男の自宅介護

会社の仕事と同様、課題を見つけて解決する 楽しく介護するコツ:創意工夫する<後編>


在宅介護生活のあらゆる場面でできるのが創意工夫です。自分自身がより介護しやすく、介護を受ける妻も快適にすごせるように。そこには私が長年会社生活で培ってきた仕事の極意に通ずるものがあるのです。



リンク:楽しく介護するコツ:創意工夫する<中編>

快適な介護生活のための創意工夫:生活空間、住居、福祉車輌まわり

中編では、服薬・衛生面、ベッドまわり、車いすまわりの創意工夫をご紹介しました。
本編では生活空間、住居まわり、福祉車輌まわりに施した工夫をご紹介します。

<生活空間の工夫>
・デジタル表示風の日めくりカレンダー…マグネットシートをカットし、100円ショップで購入したホワイトボードに貼り付けたもの。年月を大きく表示。
妻のベッドから見えるところにおいて、夫婦で日付を覚えるようにするためです。
日めくりを変えながら妻に質問しています。「今日は何日?何曜日?」
・ロングサイズ靴ベラ…モップの柄と100円靴ベラを合わせて作成。立ったままでも使える全長94cm。


<住居まわりの工夫>
・玄関の段差を解消…床材で木製スロープを作成し、上がり框の段差27cmを解消。
・車いす動線を拡大…階段の角をのこぎりでカット。
・車いす仕様のこたつ…こたつの足を木材で延長し、テーブル面を高くして車いすが入るように改造。
・半自動扉…引き戸を釣糸とおもりでひっぱり、自動で閉まる扉に改造。



半自動扉に使用した滑車とおもりです。



・引き戸の取っ手を持ちやすく…既存の取っ手を大きな取っ手に交換。
・障子にも取っ手を…開けにくい障子に木製取っ手をつける。

<福祉車両まわりの工夫>
・顔色が見える車内ライト…車内後部で車いすに座る妻の顔を照らせる天井灯を設置。
・後方確認用モニター…走行中、車いすに座る妻の陰になって確認しづらい後方をモニターに映す
・大傘を取り出しやすく常備…雨天の車いす移動時対策。使用時直径160cmの傘をかけておけるフックを設置。

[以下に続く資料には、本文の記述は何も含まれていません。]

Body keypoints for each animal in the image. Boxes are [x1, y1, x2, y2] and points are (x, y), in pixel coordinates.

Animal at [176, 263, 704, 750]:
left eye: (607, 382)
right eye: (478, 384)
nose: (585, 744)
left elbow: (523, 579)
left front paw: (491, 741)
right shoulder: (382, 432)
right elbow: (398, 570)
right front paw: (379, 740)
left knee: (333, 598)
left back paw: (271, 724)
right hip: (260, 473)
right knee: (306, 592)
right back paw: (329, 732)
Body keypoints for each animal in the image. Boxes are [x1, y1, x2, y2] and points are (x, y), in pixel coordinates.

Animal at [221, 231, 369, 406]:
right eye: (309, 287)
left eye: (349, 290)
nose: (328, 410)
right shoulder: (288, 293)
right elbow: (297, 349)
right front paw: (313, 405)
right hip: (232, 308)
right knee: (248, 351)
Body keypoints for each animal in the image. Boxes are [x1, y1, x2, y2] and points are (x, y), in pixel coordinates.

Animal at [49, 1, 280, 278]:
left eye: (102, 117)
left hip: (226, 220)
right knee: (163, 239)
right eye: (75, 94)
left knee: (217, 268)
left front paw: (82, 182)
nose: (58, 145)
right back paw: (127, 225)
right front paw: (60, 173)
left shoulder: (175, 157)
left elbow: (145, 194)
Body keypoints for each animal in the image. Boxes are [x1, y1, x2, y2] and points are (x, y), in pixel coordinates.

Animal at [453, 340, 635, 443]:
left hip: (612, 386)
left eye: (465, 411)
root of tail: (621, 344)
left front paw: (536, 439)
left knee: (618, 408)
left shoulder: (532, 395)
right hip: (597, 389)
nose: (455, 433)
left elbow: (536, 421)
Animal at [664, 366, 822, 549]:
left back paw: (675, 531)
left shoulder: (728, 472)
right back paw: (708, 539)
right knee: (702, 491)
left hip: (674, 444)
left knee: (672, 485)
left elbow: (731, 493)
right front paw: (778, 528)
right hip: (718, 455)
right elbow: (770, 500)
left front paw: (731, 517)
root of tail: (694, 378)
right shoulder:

「楽しく介護するコツ」は「仕事のように創意工夫する」こと

会社生活33年で会得した仕事の極意は「課題を見つけ出し、創意工夫して解決する」ことだと思っています。

一見単純作業に見えることでも、「これでいい」はない。
もっとうまくやる。
早くやる。
安くやる。
楽にやる。

そのために「創意工夫する」。これが仕事の本質だと思います。

無理難題の解決とスキルアップがあって、結果として世の中にないものを創造できる。
これが仕事をするうえでの「やりがい」と「生きがい」になっていました。

こうして私が培ってきた仕事の極意は、介護の工夫にも当てはまることだと悟ったのです。

介護の無理難題を解決すれば、
介護を楽にし、
身体機能を改善させ、
無駄な出費を抑えられる。

給料をいただかなくても、ちゃんとした形で報われます。

シャワー浴全介助や栄養管理といった介護技術の向上も、スキルアップです
ミシンや電動ドライバー、振動ドリルなど、新しく揃えた道具も使いこなせるようになりました。
ここにもスキルアップの実感があります。

介護を報われない単純作業とみれば、そこに「やりがい」を見出すことも難しいかもしれません。
ですが考え方や見かたを変えれば、介護は創造的な仕事に変えることもできるのです。

介護は会社の仕事と比べても「上司や部下への気遣いやノルマもなく気楽に」そして「家の中で家族の傍でできる」魅力的な仕事ではありませんか。

「家のことは妻や母親、他の家族に任せきり」という方々も、いずれは介護に直面することがあるかもしれません。
そうしたときに「仕事のように創意工夫する」ことを意識できれば、「楽しく介護するコツ」をつかめるのではないかと考えています。